- _WRITTEN TASK_
Return the data word for word. Pictures are to be omitted.

=====

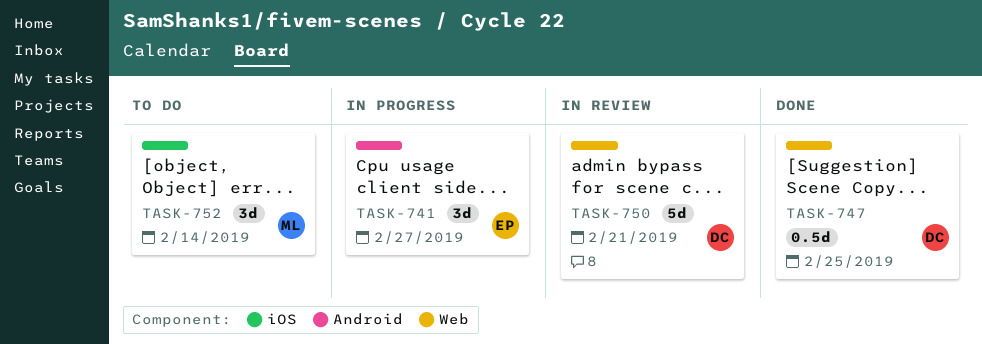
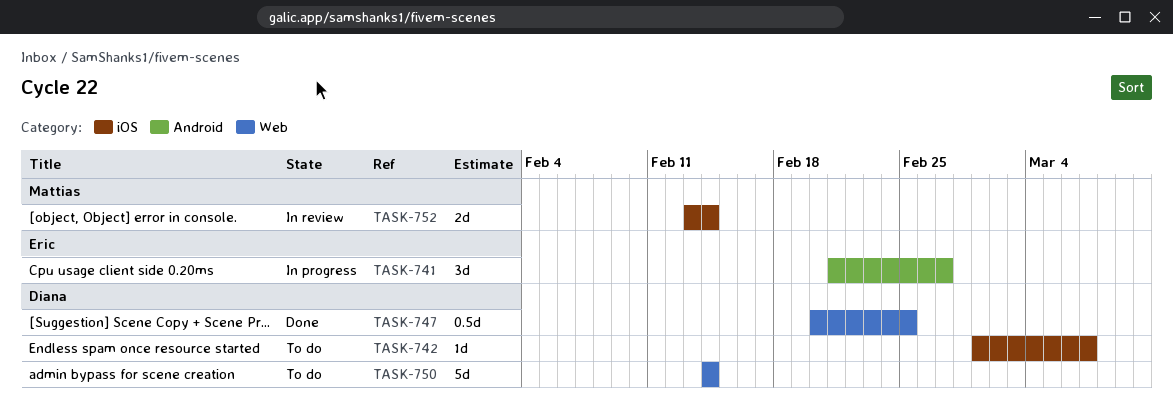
TASK-742: none -> present
TASK-750, status: In review -> To do
TASK-750, due: Feb 21 -> Feb 14
TASK-752, status: To do -> In review
TASK-752, estimate: 3d -> 2d

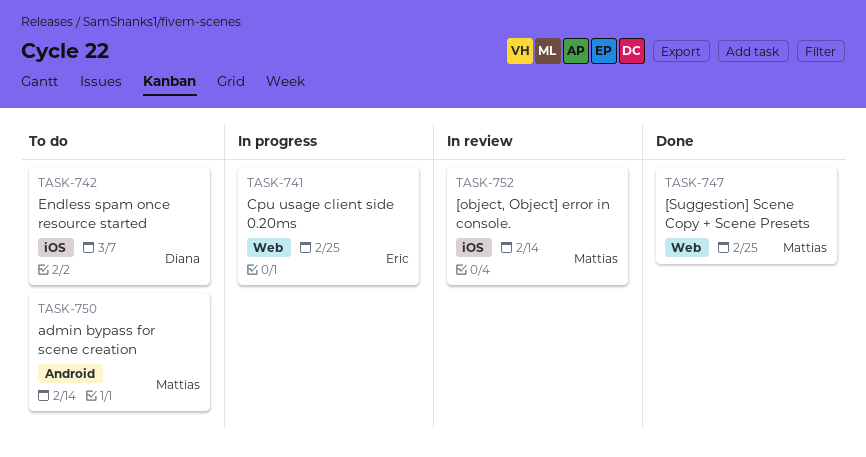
TASK-741, label: Android -> Web
TASK-741, due: Feb 27 -> Feb 25
TASK-747, owner: Diana -> Mattias
TASK-750, owner: Diana -> Mattias
TASK-750, label: Web -> Android

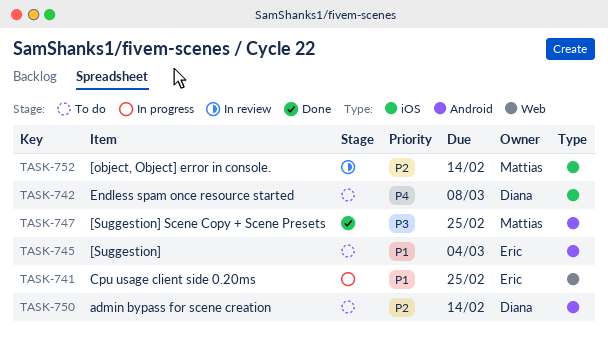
TASK-742, due: Mar 7 -> Mar 8
TASK-745: none -> present
TASK-747, label: Web -> Android
TASK-750, owner: Mattias -> Diana

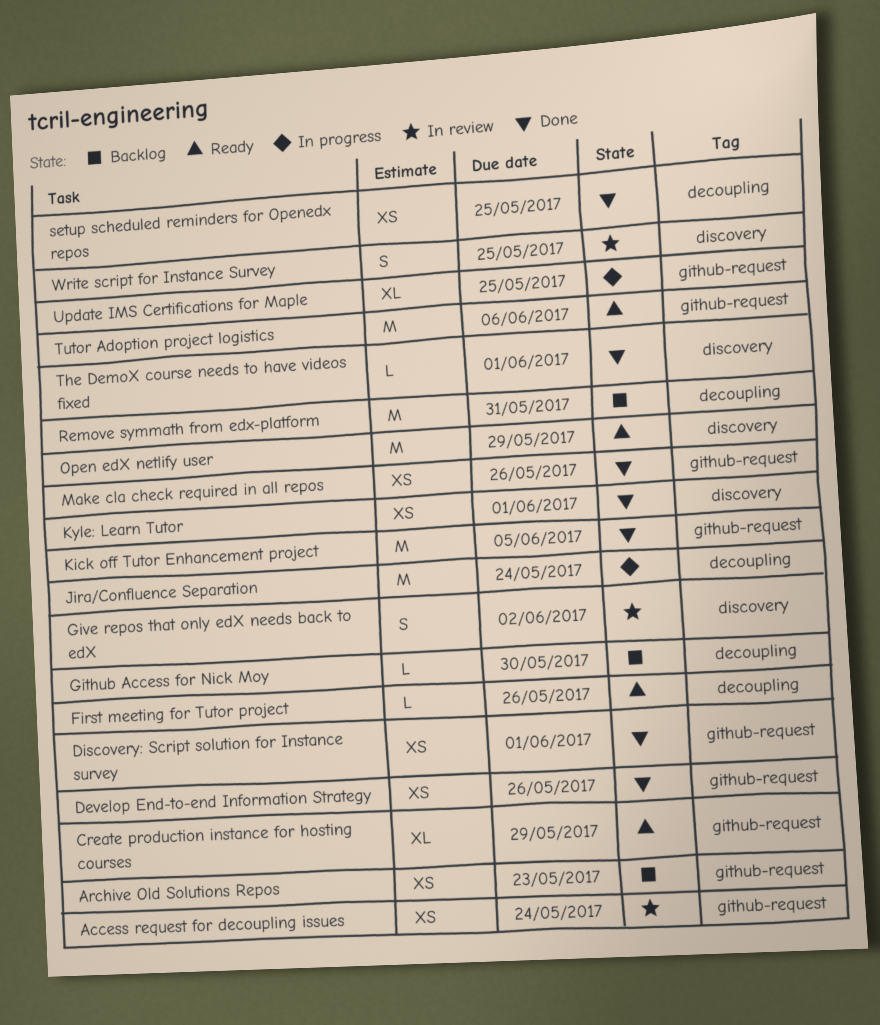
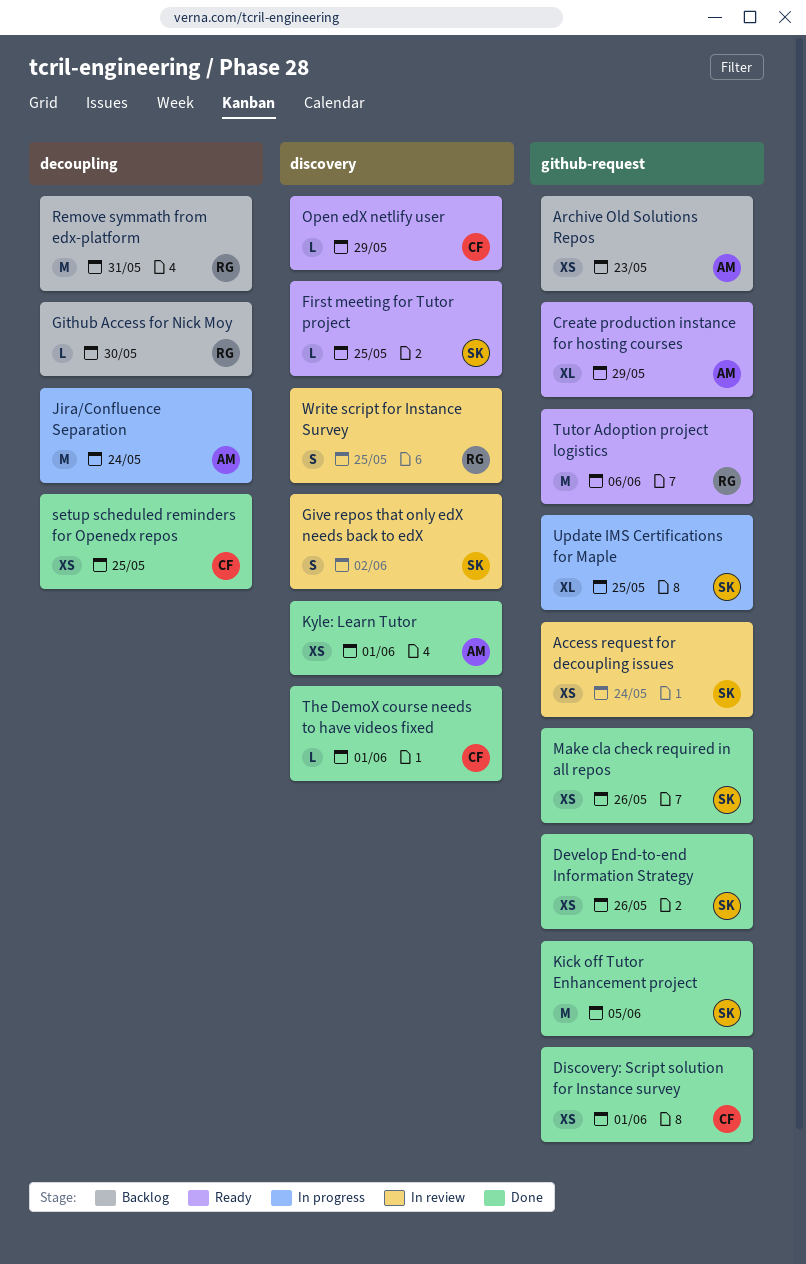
First meeting for Tutor project, label: decoupling -> discovery
First meeting for Tutor project, due: May 26 -> May 25
Open edX netlify user, estimate: M -> L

=====

- _SOLUTION FOR THIS PROBLEM_
TASK-742: none -> present
TASK-750, status: In review -> To do
TASK-750, due: Feb 21 -> Feb 14
TASK-752, status: To do -> In review
TASK-752, estimate: 3d -> 2d

TASK-741, label: Android -> Web
TASK-741, due: Feb 27 -> Feb 25
TASK-747, owner: Diana -> Mattias
TASK-750, owner: Diana -> Mattias
TASK-750, label: Web -> Android

TASK-742, due: Mar 7 -> Mar 8
TASK-745: none -> present
TASK-747, label: Web -> Android
TASK-750, owner: Mattias -> Diana

First meeting for Tutor project, label: decoupling -> discovery
First meeting for Tutor project, due: May 26 -> May 25
Open edX netlify user, estimate: M -> L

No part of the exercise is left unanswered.